How and when to take plant cuttings

 

Taking plant cuttings is easy to do once you know how. It costs very little and you don’t need complicated equipment, just a bit of patience.

Taking cuttings allows you to produce several new plants from an existing one, which is very useful when you’re trying to make a garden on a shoestring budget. Cuttings are also a good way of propagating tender plants like pelargoniums and fuchsias.

This article covers two of the most common methods of taking cuttings: softwood and hardwood cuttings. As the names suggest, softwood cuttings are taken from soft, pliable young shoots early in the year, whereas hardwood cuttings are taken from riper, woody shoots at the end of each growing season.

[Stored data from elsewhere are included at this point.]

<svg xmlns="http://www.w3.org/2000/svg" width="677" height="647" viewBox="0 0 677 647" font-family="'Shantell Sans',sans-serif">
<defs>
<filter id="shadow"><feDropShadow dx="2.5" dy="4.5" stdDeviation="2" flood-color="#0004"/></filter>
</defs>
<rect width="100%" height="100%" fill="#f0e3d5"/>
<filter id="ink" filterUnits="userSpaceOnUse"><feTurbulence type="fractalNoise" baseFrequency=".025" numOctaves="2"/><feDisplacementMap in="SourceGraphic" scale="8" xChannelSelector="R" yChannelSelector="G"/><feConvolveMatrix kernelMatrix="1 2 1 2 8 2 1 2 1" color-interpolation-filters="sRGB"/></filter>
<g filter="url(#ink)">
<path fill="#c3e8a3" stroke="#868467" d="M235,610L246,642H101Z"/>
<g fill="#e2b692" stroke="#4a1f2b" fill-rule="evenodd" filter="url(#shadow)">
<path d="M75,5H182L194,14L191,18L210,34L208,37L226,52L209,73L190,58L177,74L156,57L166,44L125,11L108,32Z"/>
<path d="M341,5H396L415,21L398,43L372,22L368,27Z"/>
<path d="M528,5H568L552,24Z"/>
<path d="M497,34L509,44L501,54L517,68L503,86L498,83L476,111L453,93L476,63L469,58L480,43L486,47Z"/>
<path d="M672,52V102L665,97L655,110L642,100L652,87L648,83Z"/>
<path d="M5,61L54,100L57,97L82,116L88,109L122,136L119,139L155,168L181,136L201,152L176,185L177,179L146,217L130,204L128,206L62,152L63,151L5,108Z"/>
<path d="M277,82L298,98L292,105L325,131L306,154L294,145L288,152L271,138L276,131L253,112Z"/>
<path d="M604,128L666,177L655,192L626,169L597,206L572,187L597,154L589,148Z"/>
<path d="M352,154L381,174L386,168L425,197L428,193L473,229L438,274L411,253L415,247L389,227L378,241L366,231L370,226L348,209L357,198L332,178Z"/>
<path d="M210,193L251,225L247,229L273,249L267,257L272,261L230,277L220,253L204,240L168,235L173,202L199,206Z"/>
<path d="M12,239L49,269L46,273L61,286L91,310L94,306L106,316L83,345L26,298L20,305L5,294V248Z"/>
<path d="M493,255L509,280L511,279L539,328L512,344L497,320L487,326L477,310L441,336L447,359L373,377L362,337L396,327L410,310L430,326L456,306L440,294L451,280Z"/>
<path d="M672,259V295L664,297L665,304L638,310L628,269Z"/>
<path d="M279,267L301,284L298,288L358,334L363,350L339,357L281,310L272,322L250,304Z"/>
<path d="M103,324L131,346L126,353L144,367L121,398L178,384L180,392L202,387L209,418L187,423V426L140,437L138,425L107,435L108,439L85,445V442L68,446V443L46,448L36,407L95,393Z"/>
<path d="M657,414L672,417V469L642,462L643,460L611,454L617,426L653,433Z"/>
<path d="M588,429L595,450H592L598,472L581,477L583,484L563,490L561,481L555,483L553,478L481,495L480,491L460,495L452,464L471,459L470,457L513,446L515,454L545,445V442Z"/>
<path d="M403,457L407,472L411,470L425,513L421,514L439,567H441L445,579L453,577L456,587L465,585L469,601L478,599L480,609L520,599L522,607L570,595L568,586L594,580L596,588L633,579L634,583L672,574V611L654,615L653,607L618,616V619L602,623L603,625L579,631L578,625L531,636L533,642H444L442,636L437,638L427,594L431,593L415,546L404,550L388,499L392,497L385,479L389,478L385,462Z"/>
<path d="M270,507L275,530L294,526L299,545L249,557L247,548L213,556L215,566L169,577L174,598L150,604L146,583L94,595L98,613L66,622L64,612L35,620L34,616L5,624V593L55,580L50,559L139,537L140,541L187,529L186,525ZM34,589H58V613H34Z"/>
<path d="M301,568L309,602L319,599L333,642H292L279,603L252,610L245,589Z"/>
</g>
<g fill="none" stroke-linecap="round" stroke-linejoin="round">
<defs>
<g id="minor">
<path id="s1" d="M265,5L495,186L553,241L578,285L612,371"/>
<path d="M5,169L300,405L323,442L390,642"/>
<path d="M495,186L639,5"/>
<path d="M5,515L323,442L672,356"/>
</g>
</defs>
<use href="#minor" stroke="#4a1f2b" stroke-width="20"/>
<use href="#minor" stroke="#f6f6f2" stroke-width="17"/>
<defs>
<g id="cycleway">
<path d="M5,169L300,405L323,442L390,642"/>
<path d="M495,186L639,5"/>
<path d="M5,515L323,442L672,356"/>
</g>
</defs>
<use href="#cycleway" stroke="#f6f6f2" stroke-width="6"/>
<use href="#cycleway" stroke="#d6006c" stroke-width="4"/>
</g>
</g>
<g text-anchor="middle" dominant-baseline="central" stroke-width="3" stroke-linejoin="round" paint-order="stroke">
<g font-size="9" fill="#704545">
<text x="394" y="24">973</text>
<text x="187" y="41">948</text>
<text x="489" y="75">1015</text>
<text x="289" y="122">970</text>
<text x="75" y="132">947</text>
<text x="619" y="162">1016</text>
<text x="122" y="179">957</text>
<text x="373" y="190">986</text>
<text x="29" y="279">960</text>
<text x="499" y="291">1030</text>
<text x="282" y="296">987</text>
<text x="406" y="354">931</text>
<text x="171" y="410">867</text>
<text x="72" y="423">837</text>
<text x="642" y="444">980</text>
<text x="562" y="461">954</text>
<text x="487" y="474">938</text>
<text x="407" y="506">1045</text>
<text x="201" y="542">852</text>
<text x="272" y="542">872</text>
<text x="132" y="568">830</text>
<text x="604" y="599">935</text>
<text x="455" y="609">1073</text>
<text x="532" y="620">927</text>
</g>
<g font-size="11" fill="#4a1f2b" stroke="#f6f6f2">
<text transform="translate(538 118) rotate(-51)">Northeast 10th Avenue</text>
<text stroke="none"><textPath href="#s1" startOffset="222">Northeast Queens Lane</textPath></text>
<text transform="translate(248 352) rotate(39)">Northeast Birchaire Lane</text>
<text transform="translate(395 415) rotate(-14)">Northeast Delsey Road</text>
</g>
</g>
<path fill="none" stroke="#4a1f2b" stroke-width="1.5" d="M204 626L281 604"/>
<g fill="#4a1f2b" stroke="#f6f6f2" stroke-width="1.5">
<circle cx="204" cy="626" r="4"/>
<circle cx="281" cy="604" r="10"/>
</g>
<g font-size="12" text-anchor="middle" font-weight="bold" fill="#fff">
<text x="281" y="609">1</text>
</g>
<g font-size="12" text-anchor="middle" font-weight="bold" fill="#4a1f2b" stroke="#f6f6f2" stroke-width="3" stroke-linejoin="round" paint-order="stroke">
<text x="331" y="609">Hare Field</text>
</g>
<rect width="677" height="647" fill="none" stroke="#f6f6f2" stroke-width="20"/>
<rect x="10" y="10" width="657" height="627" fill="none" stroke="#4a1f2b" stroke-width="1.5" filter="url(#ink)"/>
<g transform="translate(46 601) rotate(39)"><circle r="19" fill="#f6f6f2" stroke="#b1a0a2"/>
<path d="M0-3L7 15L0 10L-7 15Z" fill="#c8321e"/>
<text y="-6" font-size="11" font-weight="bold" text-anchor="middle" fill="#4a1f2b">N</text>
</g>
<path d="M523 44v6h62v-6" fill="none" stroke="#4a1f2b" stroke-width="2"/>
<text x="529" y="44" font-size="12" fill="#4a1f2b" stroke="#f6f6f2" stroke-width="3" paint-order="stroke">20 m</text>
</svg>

Softwood cuttings need more attention than hardwood but are quicker to root and start growing. Hardwood cuttings can take up to a year to develop good roots but need very little care during this time apart from occasional watering.

Essential equipment

How and when to take cuttings

You will need:

For softwood cuttings, you will also need:

  • Dibber or pencil
  • 9cm pots
  • Heated propagator or plastic bags to cover cuttings
  • Multipurpose compost with 30% sharp sand added

When to take cuttings

The best time to take softwood cuttings is from mid-spring to early summer. Hardwood cuttings are taken later in the year, from mid-autumn to mid-winter.


How to take softwood cuttings

  1. Before you take a plant cutting, fill your pots with compost and water them so that they are ready for the cuttings.
  2. Take cuttings early in the day when the plants’ stems are full of water. Place cuttings in a plastic bag to stop them drying out and pot them up as soon as possible.
  3. When taking a cutting, choose a strong side shoot with no flowers, and cut a piece between 5-10cm (2-4in) long, cutting just below a leaf joint.
  4. Remove all leaves from the lower half of the cutting and pinch off the growing tip.
  5. Dip the bottom end of the cutting in hormone rooting powder. This helps the cutting to produce roots and reduces the risk of bacterial infection.
  6. Using the dibber or a pencil, make a hole in the centre of the compost and insert the cutting so that the lowest pair of leaves is just above the soil surface. Firm the compost around the cutting.
  7. Once all cuttings have been potted up, label the pots and either place in a propagator with a bottom heat of 18-24ºC (64-75ºF) or cover each pot with a clear plastic bag and place somewhere with bright but indirect light. Open the propagator vents daily or remove the plastic bags for 10 minutes twice a week for ventilation.
  8. Water regularly to keep the compost moist. The cuttings can take between six and 10 weeks to root. Check for signs of the roots appearing through the pots’ drainage holes.
  9. Once the cuttings have rooted, harden them off for two weeks by placing the pots outside during the day and bringing them in at night.
  10. When the cuttings have been hardened off, replant them into larger pots and grow them on until they are big enough to plant out.

How to take hardwood cuttings

  1. Take hardwood cuttings in autumn after the plants have dropped their leaves and are dormant. Don’t take cuttings in frosty weather.
  2. If you are planning to take several cuttings, prepare a narrow trench for them outside in a sheltered spot. The cuttings will stay in this for most of the following year. To ensure good drainage, put a layer of sand in the base of the trench, then backfill the trench with soil mixed with compost. If you only need a few cuttings, or don’t have space for a trench, you can use pots filled with a 50/50 mix of multipurpose compost and grit.
  3. To take a plant cutting, choose a strong, pencil-thick woody shoot that has grown in the current year and cut it off close to the base of the shoot.
  4. Remove the tip of the shoot and cut it into lengths 15-30 cm (6-12in) long. Cut just above a bud at the top of each length, using a sloping cut. This sheds rainfall from the cutting and is also a useful reminder of which end of the cutting is which.
  5. Cut just below a bud at the bottom of each cutting, using a straight cut.
  6. Dip the lower end of each cutting in hormone rooting powder.
  7. Insert the lower ends of the cuttings into the trench or pots so that one-third of each cutting remains above the soil surface. Space cuttings 15cm (6in) apart in trenches.
  8. Leave the cuttings in the trench or pots until the following autumn. Water in dry periods so that the compost doesn’t dry out.
  9. Once the cuttings have rooted, they can be replanted in their final positions.

What are the best plants to take cuttings from?

Once you know how to take a cutting from a plant, there are plenty of suitable plants to choose from. Softwood cuttings are ideal for many tender plants like pelargoniums, petunias, verbena, argyranthemums and osteospermums. You can also take softwood cuttings from many deciduous shrubs, including lavender, rosemary, forsythia, fuchsias, hydrangeas, lavatera and buddleja.

Hardwood cuttings work well for most deciduous shrubs and roses, as well as climbers like honeysuckle and grape vines, and fruit bushes such as blackcurrants, redcurrants, gooseberries and figs.

Taking plant cuttings is an easy and enjoyable way to increase the number of plants in your garden. Why not try it yourself?